Over the course of three sessions, the Center for Constitutional Studies hosted speakers from across the country who spoke on March 24, to students on a variety of topics. Including the history of free speech on campuses, the importance of it on modern campuses, and what to do if speech is silenced.

The first session featured Dr. Michael Jirkik, scholar from Harvard University, Dr. Mary Beth Brown, Rare Book Librarian at the American Heritage Center for the University of Wyoming, and Jasmin Howard, who is a fifth-year doctoral candidate studying U.S., African, and African American history at the University of Michigan.

“Violence is an important part of my project,” Howard began as she answered a question regarding the use of violence as a tool to silence speech. “Violence is a constant, and violence also involves loss of opportunities and resources.”

Howard spoke on the history of student activism for social justice, along with the various tactics that were used by students to make their voices heard in situations that brought hatred and violence towards them. Jirkik spoke to the mass history of campus speech in regards to abolition during the lead-up to the Civil War.

The second session featured two speakers, Dr. Lora Burnett, who was formerly a history professor at Collin College, was fired for her comments she made on Twitter against Mike Pence. She later won a settlement from the school for violating her first amendment.

“For me, getting this clear victory, having my first amendment rights vindicated and notching a win, not just for me but for all professors at public colleges, was really important,” Burnett is quoted saying to the Dallas Observer.

Burnett, during her talk, walks listeners through her story of being censored and punished by her former employer, Collin College, and the concepts that surrounded the first amendment. She warns of those who don’t quite understand the first amendment and what it means.

“A bunch of private citizens on Twitter demanding that I be fired for saying that Mike Pence has a demon mouth, they aren’t doing anything to free speech in higher education,” Burnett states. “That kind of public outcry… that’s people’s contribution to public discourse.”

She went on to say, “They absolutely have the right to be out there in the public square demanding that all liberal professors be fired. That’s their right.” 

Burnett later warns about what to be concerned about in regard to free speech on campus. “It’s not our fellow citizens’ free speech about free speech that should concern us, it’s what our government is doing; but not really our government, our governments, plural,” She later says that governments run by religious conservatives are the ones students should be concerned about.

“What is happening right now is that some governments in some states where religious conservatives, or states rights champions are in positions of power, are quite literally and deliberately restricting and pinging upon… the privileges and immunities of citizens of the United States,” Burnett said. “It’s happening in Texas, it’s not happening in California.
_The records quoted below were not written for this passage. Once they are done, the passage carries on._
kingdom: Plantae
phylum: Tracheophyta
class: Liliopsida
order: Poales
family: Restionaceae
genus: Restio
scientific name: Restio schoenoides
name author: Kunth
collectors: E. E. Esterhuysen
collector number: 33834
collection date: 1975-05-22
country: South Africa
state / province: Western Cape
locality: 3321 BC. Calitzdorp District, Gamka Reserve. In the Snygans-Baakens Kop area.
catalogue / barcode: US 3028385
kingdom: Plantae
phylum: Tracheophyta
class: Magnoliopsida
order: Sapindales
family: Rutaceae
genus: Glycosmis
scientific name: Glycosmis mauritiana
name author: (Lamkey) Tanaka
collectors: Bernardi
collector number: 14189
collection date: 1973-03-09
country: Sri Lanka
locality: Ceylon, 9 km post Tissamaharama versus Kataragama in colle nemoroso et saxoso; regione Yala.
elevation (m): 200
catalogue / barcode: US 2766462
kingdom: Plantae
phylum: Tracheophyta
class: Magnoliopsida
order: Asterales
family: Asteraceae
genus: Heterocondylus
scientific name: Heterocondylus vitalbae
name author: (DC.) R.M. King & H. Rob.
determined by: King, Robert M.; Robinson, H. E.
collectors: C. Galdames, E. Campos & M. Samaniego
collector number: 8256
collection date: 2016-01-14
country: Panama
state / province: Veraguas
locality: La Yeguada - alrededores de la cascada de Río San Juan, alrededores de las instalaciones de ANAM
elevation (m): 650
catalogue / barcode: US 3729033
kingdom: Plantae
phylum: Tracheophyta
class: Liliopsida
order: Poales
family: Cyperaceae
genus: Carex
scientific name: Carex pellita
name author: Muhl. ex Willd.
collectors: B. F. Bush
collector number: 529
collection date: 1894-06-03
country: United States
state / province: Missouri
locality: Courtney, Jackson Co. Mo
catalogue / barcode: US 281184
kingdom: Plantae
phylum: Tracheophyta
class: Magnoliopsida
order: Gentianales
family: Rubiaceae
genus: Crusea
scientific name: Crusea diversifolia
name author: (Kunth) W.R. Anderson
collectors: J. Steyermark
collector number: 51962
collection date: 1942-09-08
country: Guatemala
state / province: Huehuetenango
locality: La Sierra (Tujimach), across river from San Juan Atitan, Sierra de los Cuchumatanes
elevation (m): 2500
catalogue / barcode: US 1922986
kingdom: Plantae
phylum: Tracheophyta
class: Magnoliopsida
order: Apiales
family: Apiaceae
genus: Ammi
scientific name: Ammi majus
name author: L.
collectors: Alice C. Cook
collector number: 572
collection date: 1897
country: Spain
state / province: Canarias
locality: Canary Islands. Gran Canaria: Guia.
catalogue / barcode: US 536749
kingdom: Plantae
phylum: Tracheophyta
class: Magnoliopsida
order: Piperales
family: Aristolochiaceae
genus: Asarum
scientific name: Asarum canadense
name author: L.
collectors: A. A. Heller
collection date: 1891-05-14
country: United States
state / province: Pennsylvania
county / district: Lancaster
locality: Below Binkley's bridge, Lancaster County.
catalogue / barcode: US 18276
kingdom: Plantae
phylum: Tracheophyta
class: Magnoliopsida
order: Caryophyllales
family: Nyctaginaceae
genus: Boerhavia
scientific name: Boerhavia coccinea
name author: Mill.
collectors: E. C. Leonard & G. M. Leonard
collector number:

It’s not happening in New York, it’s not happening in Illinois, it’s happening in Florida, it’s not happening in Connecticut, it’s not happening in Massachusetts. We have to talk about that.”

Burnett was followed by David M. Rabban, who is a professor of law and legal history at the University of Texas at Austin. Rabban spoke to the case law that surrounded free speech.

“I am going to compress some highlights into fifteen minutes, I should start out by saying the law is a mess,” Rabban opened. “A major problem that [causes confusion] is that many cases have recognized academic freedom as a first amendment right, but very few of these decisions have elaborated what academic freedom means as a first amendment right.”

Rabbam would later go into detail about how certain topics would relate to how excursion zones have been made for certain aspects of the first amendment and argues that academic freedom should be given special protection. 

The final speaker was Andrew O’Shaughnessy, who spoke about Thomas Jefferson, Free Speech, and how it pertained to the University of Virginia.